## Tarefa proposta A
Selecione e copie todas as linhas dos registos que contêm a cadeia "toiletry", tendo em conta a distinção entre maiúsculas e minúsculas.

## Texto citado
Esperança na forma tentada

Portugal está definitivamente em modo de leilões dos futuros, entre o certo e o incerto, o passado e a promessa, a verdade e o triunfo do populismo, o acervo e o posicionamento eleitoral.

Agora que estão em curso diversos leilões sobre o futuro, a partir das narrativas políticas, de propostas eleitorais e de posicionamentos pontuados pelo desejo de mobilizar o eleitorado para o dia 10 de março, era bom que esta esperança na forma tentada partisse de mínimos de senso e de avaliação das razões que estão na base dos descontentamentos e dos problemas que persistem, sejam eles, estruturais ou de circunstância. Não o fazer, é um primeiro passo para continuar a concretizar soluções políticas de turno e respostas que não resolvem os problemas gerais além do afago dos nichos eleitorais ou de impulsos simbólicos, inconsequentes para a maioria da população.

Registos de imagem e pergunta

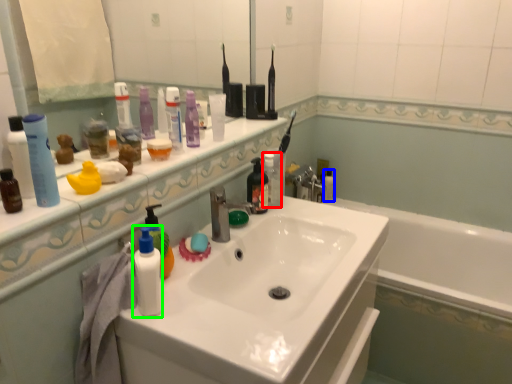
Question: Considering the real-world distances, which object is closest to toiletry (highlighted by a red box)? mouthwash (highlighted by a blue box) or toiletry (highlighted by a green box).

Choices:
 (A) mouthwash
 (B) toiletry

Answer: (B)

## Tarefa proposta B
Prolongue o texto sobre os leilões do futuro em Portugal a partir da última frase apresentada.

## Resposta à tarefa A
Question: Considering the real-world distances, which object is closest to toiletry (highlighted by a red box)? mouthwash (highlighted by a blue box) or toiletry (highlighted by a green box).
 (B) toiletry

## Resposta à tarefa B
A esperança, mesmo na forma tentada, precisa de algum nível de compromisso com a verdade, a coerência, a explicação e a sustentabilidade, não pode ser um mero exercício de circunstância eleitoral orientado para a obtenção do voto que depois tudo poderá permitir, mesmo que seja diferente do enunciado e mais em linha com as bases ideológicas de cada um.

É preciso avaliar o passado e compreender as razões que determinam a emergência de situações menos positivas para os equilíbrios e as motivações que estão presentes no funcionamento da sociedade e nos comportamentos individuais. Sem ter a noção dessa linha do tempo e dos acontecimentos, da necessidade em se construírem respostas sustentadas às realidades e ao caminho que se quer para o futuro, continuaremos a persistir em fogachos de ação que não resolvem, só mitigam ou adiam.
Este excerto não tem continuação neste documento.